Critique théâtre: Même pas vrai !
La famille n’a jamais été autant au cœur des préoccupations de notre société et c’est toute l’ingéniosité de cette pièce que de s’approprier cette thématique (pourtant maintes fois explorée) en la faisant voler en éclats. A travers le prisme du mensonge qui est devenu le langage courant de cette famille, petit à petit les repères s’effritent, laissant s’infiltrer le burlesque, l’incongru et l’humour féroce.
Mathilde (pétillante Raphaëline Goupilleau) n’est pas une affabulatrice, non, ni vraiment une mythomane. Elle aime simplement mettre du piment dans sa vie. Un peu trop peut-être, comme dans sa cuisine qu’elle ne réussit, hélas, guère. Bref, quand Mathilde raconte un petit événement banal de la vie quotidienne, cela prend tout de suite des proportions dantesques qui amusent son auditoire habitué, composé de son mari chirurgien Arnaud (impeccable Bruno Madinier), de leur fils Michael (probablement plus mature que ses deux parents réunis), et de leurs meilleurs amis respectifs (incarnés par Christophe Guybet et Valérie Zaccomer).
Le point de départ de cette comédie est donc de montrer que cette famille d’emblée sympathique bien que déconcertante, a atteint le seuil limite en se mentant régulièrement depuis beaucoup trop longtemps. Après nous avoir montré combien toute cette joyeuse équipe se retrouve pour pratiquer un de ses passe-temps favoris (à savoir, se débarrasser lors d’un dîner concocté par Mathilde de la nouvelle conquête du meilleur ami du couple, Anne Bouvier, drôlissime !), la crise éclate.
Un comique au cordeau
Jeunes auteurs ayant déjà écrit de concert pour la télévision ou apporter leur patte plus récemment au spectacle Miss Carpenter porté par la pétulante Marianne James, Nicolas Poiret et Sébastien Blanc signent ici une première pièce particulièrement réussie.

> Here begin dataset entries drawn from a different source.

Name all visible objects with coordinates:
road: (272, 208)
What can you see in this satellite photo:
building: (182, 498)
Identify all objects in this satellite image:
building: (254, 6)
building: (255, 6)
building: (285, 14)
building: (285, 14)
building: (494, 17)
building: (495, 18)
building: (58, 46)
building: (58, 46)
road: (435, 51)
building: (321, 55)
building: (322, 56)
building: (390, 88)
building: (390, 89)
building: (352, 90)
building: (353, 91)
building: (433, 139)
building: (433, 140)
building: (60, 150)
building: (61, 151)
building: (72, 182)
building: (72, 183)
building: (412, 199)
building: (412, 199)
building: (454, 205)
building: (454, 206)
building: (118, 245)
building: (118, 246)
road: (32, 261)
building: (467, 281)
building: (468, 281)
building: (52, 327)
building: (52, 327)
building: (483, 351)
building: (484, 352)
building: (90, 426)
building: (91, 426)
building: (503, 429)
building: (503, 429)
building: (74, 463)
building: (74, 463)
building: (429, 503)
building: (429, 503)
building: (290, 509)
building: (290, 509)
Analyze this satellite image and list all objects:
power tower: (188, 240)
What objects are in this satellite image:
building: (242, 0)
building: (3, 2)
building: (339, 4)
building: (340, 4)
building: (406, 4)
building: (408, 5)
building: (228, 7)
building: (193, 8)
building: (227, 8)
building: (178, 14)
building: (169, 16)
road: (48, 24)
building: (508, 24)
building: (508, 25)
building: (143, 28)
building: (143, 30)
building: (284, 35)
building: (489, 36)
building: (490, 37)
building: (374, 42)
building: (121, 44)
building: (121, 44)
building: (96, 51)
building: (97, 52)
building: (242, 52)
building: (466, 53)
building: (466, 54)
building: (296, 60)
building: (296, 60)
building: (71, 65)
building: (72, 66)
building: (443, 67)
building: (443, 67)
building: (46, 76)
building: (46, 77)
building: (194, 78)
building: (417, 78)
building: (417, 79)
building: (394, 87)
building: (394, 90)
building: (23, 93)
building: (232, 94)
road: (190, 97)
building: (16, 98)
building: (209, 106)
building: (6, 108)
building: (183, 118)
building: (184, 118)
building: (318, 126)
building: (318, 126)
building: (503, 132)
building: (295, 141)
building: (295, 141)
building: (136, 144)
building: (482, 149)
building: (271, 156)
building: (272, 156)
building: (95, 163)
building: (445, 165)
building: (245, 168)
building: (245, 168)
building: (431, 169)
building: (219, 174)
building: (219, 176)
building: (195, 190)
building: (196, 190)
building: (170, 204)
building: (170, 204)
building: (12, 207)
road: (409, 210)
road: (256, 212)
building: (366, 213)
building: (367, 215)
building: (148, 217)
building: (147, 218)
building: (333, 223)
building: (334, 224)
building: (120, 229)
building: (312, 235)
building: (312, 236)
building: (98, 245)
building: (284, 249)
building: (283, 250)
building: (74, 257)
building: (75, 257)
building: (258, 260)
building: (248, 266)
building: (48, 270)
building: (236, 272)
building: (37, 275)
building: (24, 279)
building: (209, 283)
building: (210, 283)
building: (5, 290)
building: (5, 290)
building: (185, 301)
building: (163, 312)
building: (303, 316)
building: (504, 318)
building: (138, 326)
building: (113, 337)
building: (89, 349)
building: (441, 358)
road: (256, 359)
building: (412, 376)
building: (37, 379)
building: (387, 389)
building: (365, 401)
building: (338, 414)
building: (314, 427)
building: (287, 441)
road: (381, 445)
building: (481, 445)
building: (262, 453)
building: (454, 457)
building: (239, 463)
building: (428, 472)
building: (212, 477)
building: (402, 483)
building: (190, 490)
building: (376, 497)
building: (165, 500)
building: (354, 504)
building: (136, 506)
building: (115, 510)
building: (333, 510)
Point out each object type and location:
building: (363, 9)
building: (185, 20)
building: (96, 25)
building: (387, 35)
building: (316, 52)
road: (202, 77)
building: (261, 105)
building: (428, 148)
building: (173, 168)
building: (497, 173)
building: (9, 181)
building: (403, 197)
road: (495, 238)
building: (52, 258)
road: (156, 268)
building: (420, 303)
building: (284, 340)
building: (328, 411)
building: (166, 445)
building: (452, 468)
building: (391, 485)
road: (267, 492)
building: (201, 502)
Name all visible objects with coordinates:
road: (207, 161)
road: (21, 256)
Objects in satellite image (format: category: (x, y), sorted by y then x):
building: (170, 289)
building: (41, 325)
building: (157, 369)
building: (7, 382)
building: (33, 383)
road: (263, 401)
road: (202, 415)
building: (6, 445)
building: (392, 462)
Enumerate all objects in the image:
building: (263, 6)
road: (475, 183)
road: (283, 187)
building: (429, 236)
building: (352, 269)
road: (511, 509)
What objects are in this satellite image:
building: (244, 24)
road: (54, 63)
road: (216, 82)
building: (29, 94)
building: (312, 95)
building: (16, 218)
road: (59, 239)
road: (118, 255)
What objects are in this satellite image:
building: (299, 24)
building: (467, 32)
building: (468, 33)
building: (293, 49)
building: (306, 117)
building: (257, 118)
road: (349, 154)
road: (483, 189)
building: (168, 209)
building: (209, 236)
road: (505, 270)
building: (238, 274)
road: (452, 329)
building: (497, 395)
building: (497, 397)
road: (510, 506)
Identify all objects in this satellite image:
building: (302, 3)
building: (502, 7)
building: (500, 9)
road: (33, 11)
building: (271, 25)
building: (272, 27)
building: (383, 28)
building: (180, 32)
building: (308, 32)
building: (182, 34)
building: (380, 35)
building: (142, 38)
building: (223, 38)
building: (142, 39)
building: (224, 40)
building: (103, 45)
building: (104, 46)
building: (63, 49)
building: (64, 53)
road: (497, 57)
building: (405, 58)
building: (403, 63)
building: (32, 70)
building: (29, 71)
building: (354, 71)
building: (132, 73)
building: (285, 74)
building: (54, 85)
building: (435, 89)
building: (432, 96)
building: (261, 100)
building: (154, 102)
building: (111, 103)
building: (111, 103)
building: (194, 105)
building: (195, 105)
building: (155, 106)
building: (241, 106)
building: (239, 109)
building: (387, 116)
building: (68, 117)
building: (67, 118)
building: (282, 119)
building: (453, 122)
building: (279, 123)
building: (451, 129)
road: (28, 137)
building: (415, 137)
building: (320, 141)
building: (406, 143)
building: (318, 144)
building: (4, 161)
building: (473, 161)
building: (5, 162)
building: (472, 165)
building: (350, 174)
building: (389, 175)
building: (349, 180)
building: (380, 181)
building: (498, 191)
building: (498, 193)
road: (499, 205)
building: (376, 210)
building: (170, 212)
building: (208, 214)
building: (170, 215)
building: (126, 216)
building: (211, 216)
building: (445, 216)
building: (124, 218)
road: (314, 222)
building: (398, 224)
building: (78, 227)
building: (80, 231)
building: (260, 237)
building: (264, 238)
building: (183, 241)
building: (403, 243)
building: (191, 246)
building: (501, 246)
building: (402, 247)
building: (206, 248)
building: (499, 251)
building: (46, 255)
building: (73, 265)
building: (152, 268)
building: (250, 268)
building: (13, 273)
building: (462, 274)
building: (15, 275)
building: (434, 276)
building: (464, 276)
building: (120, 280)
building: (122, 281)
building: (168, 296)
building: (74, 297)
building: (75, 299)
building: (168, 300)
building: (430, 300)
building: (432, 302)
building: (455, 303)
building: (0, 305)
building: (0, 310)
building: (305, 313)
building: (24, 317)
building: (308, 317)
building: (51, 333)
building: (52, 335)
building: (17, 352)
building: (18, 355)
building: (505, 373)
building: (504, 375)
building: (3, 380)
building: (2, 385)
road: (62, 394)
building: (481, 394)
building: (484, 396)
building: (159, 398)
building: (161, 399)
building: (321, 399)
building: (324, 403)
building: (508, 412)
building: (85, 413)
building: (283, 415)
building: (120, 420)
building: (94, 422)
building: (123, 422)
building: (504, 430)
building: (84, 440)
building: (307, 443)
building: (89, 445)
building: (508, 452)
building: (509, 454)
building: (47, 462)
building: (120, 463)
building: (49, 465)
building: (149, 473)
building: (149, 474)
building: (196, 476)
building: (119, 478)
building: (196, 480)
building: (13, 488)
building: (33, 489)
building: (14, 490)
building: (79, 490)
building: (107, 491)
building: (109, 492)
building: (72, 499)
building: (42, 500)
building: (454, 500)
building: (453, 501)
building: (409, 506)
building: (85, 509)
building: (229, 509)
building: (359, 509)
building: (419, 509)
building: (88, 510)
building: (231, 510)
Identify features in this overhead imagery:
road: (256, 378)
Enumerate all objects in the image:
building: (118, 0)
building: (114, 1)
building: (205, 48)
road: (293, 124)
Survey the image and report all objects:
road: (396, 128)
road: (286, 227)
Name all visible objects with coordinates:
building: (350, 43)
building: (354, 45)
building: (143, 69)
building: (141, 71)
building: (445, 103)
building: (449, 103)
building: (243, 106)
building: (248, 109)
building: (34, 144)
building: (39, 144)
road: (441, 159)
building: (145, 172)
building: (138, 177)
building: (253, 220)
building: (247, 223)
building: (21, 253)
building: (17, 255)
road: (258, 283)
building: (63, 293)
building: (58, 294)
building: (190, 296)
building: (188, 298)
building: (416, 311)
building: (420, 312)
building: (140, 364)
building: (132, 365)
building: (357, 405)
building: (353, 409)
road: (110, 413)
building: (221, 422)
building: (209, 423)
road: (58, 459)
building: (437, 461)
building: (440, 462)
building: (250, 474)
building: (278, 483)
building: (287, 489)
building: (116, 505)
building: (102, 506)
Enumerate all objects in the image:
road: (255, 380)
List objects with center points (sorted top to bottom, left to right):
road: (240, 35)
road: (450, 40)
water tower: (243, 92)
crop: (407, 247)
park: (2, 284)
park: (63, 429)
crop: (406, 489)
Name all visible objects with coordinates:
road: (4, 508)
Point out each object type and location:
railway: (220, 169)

Les répliques fusent, ciselées, drôles, décapantes. Il y a pourtant derrière ce joyeux désordre, des interrogations souterraines sur ce qui constitue le noyau familial, sur l’amitié, l’émancipation, la rupture, sur cette communication qui est devenue impossible et donc blessante pour chacun, à force de vouloir toujours tout pimenter et rire de tout. Les parents, pour notre plus grande joie, se comportent ici comme des adolescents ; « l’enfant » quant à lui, a surtout bien grandi (et il n’y a que ses parents pour ne pas s’en apercevoir !). L’humour mêlant férocité et incongruité rappelle souvent l’excellent Arsenic et vieilles dentelles (film de Franck Capra adapté d’une pièce de théâtre) même si les cadavres ne sont pas à découvrir dans la cave!…
Côté mise en scène, Jean-Luc Revol, toujours éclectique dans ses choix de pièces, insuffle une véritable énergie qui permet aux décors de se mouvoir selon le rythme au cordeau que le comique ici nécessite.
Les comédiens suivent cette partition à la note près, dans ce tourbillon comique qui exige une précision de jeu millimétrée. Ils sont bluffants, nous font rire en permanence, campant chacun un personnage dont l’univers comique est distinct et qui au contact des autres, vole en éclats.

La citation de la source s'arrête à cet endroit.